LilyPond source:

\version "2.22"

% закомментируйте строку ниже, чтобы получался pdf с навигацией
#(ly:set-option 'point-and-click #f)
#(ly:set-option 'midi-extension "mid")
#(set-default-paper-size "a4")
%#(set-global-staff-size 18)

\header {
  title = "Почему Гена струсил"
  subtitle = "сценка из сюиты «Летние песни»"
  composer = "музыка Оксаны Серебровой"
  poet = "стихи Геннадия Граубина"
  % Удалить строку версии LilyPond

**Written problem:**
Copy the lines of the entries, starting at the line that contains "pdf с навигацией" and ending with the last line of the entries. Include both of these lines.

**Solution to this exercise:**
% закомментируйте строку ниже, чтобы получался pdf с навигацией
#(ly:set-option 'point-and-click #f)
#(ly:set-option 'midi-extension "mid")
#(set-default-paper-size "a4")
%#(set-global-staff-size 18)

\header {
  title = "Почему Гена струсил"
  subtitle = "сценка из сюиты «Летние песни»"
  composer = "музыка Оксаны Серебровой"
  poet = "стихи Геннадия Граубина"
  % Удалить строку версии LilyPond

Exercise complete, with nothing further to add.